Bradley Merrill Thompson, Member of the Firm in the Health Care & Life Sciences practice, in the firm’s Washington, DC, office, was quoted in RAPS Regulatory Focus, in “Experts Seek Alignment of Standards Recognition Across FDA’s CDER, CBER, CDRH,” by Ana Mulero.

Following is an excerpt:

In comments to US Food and Drug Administration (FDA) February draft guidance, industry experts called on the agency for alignment of the approaches to voluntary consensus standards (VCS) recognition.

The comment period for feedback on the VCS program FDA’s Center for Drug Evaluation and Research (CDER) proposed via its February draft guidance closed earlier this week, with submissions from several standards development organizations (SDOs) and others. SDOs, in general, showed support for CDER’s efforts to establish its own program for recognition of VCS, yet most had some caveats to their support.

By leveraging the use of VCSs, CDER aims to promote innovation in pharmaceutical development and manufacturing while also streamlining the process for compiling and assessing marketing applications.

Comments—most of which were posted earlier this week—from ASTM International and the Standards Coordinating Body (SCB) were more critical of CDER’s proposed approach compared to those from the United States Pharmacopeia (USP), which wants to meet with the agency to discuss an element of CDER’s proposal regarding informal recognition of alternative standards compared to that of USP’s. …

CPC says it welcomes a program in CDER like CDRH’s, citing the usefulness of a well-structured program.

CDRH’s program “affords industry the opportunity to participate along with regulatory authorities, such as FDA, in the bodies that create and maintain such consensus standards,” says Bradley Merrill Thompson, an attorney at Washington-based law firm Epstein Becker Green, on behalf of CPC.

CPC asks for clarifications on how the proposed program will align with the CDRH Standards and Conformity and Assessment Program for the device constituents of combination products that fall under CDER’s jurisdiction. “The applicability of the CDRH program to such products is not explicitly clear; although such device constituents are not directly within the scope of CDRH’s program, recognized device consensus standards are generally applied to device constituents as taken from similar non-combination device product codes,” Thompson notes. He argues the current description of CDER’s program is “fundamentally…. very similar” to CDRH’s program “without the commitment to honor the recognized portions of the standard,” despite draft guidance stating the two programs are different.
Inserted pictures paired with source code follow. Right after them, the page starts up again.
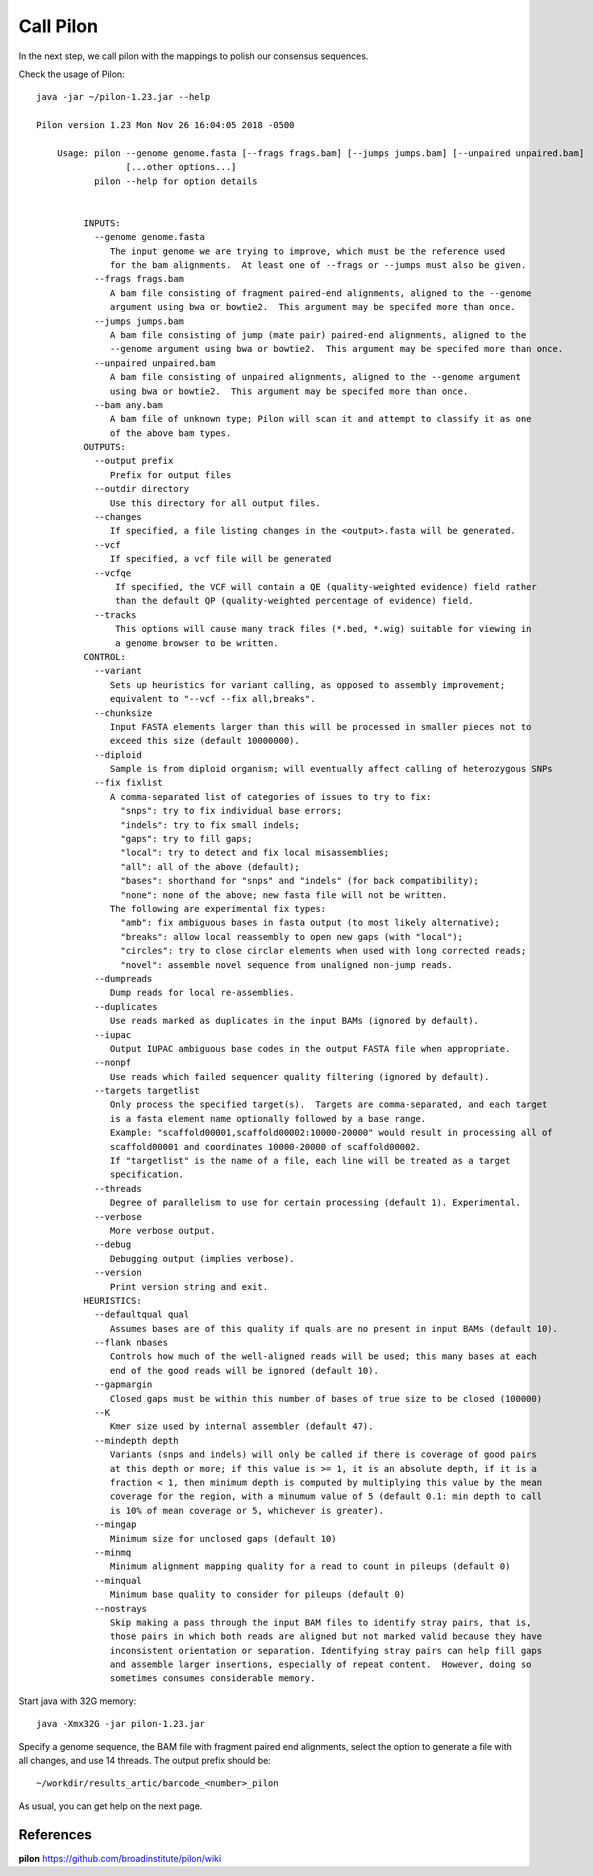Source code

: Call Pilon
----------

In the next step, we call pilon with the mappings to polish our consensus sequences.

Check the usage of Pilon::

  java -jar ~/pilon-1.23.jar --help
  
  Pilon version 1.23 Mon Nov 26 16:04:05 2018 -0500

      Usage: pilon --genome genome.fasta [--frags frags.bam] [--jumps jumps.bam] [--unpaired unpaired.bam]
                   [...other options...]
             pilon --help for option details 


           INPUTS:
             --genome genome.fasta
                The input genome we are trying to improve, which must be the reference used
                for the bam alignments.  At least one of --frags or --jumps must also be given.
             --frags frags.bam
                A bam file consisting of fragment paired-end alignments, aligned to the --genome
                argument using bwa or bowtie2.  This argument may be specifed more than once.
             --jumps jumps.bam
                A bam file consisting of jump (mate pair) paired-end alignments, aligned to the
                --genome argument using bwa or bowtie2.  This argument may be specifed more than once.
             --unpaired unpaired.bam
                A bam file consisting of unpaired alignments, aligned to the --genome argument 
                using bwa or bowtie2.  This argument may be specifed more than once.
             --bam any.bam
                A bam file of unknown type; Pilon will scan it and attempt to classify it as one
                of the above bam types.
           OUTPUTS:
             --output prefix
                Prefix for output files
             --outdir directory
                Use this directory for all output files.
             --changes
                If specified, a file listing changes in the <output>.fasta will be generated.
             --vcf
                If specified, a vcf file will be generated
             --vcfqe
                 If specified, the VCF will contain a QE (quality-weighted evidence) field rather
                 than the default QP (quality-weighted percentage of evidence) field.
             --tracks
                 This options will cause many track files (*.bed, *.wig) suitable for viewing in
                 a genome browser to be written.
           CONTROL:
             --variant
                Sets up heuristics for variant calling, as opposed to assembly improvement;
                equivalent to "--vcf --fix all,breaks".
             --chunksize
                Input FASTA elements larger than this will be processed in smaller pieces not to
                exceed this size (default 10000000).
             --diploid
                Sample is from diploid organism; will eventually affect calling of heterozygous SNPs
             --fix fixlist
                A comma-separated list of categories of issues to try to fix:
                  "snps": try to fix individual base errors;
                  "indels": try to fix small indels;
                  "gaps": try to fill gaps;
                  "local": try to detect and fix local misassemblies;
                  "all": all of the above (default);
                  "bases": shorthand for "snps" and "indels" (for back compatibility);
                  "none": none of the above; new fasta file will not be written.
                The following are experimental fix types:
                  "amb": fix ambiguous bases in fasta output (to most likely alternative);
                  "breaks": allow local reassembly to open new gaps (with "local");
                  "circles": try to close circlar elements when used with long corrected reads;
                  "novel": assemble novel sequence from unaligned non-jump reads.
             --dumpreads
                Dump reads for local re-assemblies.
             --duplicates
                Use reads marked as duplicates in the input BAMs (ignored by default).
             --iupac
                Output IUPAC ambiguous base codes in the output FASTA file when appropriate.
             --nonpf
                Use reads which failed sequencer quality filtering (ignored by default).
             --targets targetlist
                Only process the specified target(s).  Targets are comma-separated, and each target
                is a fasta element name optionally followed by a base range.
                Example: "scaffold00001,scaffold00002:10000-20000" would result in processing all of
                scaffold00001 and coordinates 10000-20000 of scaffold00002.
                If "targetlist" is the name of a file, each line will be treated as a target
                specification.
             --threads
                Degree of parallelism to use for certain processing (default 1). Experimental.
             --verbose
                More verbose output.
             --debug
                Debugging output (implies verbose).
             --version
                Print version string and exit.
           HEURISTICS:
             --defaultqual qual
                Assumes bases are of this quality if quals are no present in input BAMs (default 10).
             --flank nbases
                Controls how much of the well-aligned reads will be used; this many bases at each
                end of the good reads will be ignored (default 10).
             --gapmargin
                Closed gaps must be within this number of bases of true size to be closed (100000)
             --K
                Kmer size used by internal assembler (default 47).
             --mindepth depth
                Variants (snps and indels) will only be called if there is coverage of good pairs
                at this depth or more; if this value is >= 1, it is an absolute depth, if it is a
                fraction < 1, then minimum depth is computed by multiplying this value by the mean
                coverage for the region, with a minumum value of 5 (default 0.1: min depth to call 
                is 10% of mean coverage or 5, whichever is greater).
             --mingap
                Minimum size for unclosed gaps (default 10)
             --minmq
                Minimum alignment mapping quality for a read to count in pileups (default 0)
             --minqual
                Minimum base quality to consider for pileups (default 0)
             --nostrays
                Skip making a pass through the input BAM files to identify stray pairs, that is,
                those pairs in which both reads are aligned but not marked valid because they have
                inconsistent orientation or separation. Identifying stray pairs can help fill gaps
                and assemble larger insertions, especially of repeat content.  However, doing so
                sometimes consumes considerable memory.

Start java with 32G memory::

  java -Xmx32G -jar pilon-1.23.jar

Specify a genome sequence, the BAM file with fragment paired end alignments, select the option to generate a file with all changes, and use 14 threads. The output prefix should be::

  ~/workdir/results_artic/barcode_<number>_pilon

As usual, you can get help on the next page.


References
^^^^^^^^^^

**pilon** https://github.com/broadinstitute/pilon/wiki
CDRH’s program “does afford flexibility to the review staff to request additional information not covered by the recognized portions of the standard, but the expectation is that this additional information would only be requested regarding information not covered by the standard. This is a key commitment for success of the program,” Thompson further argues. “Therefore, CPC requests that CDER also offer the same good faith commitment to honor the requirements of the recognized portions of a standard.”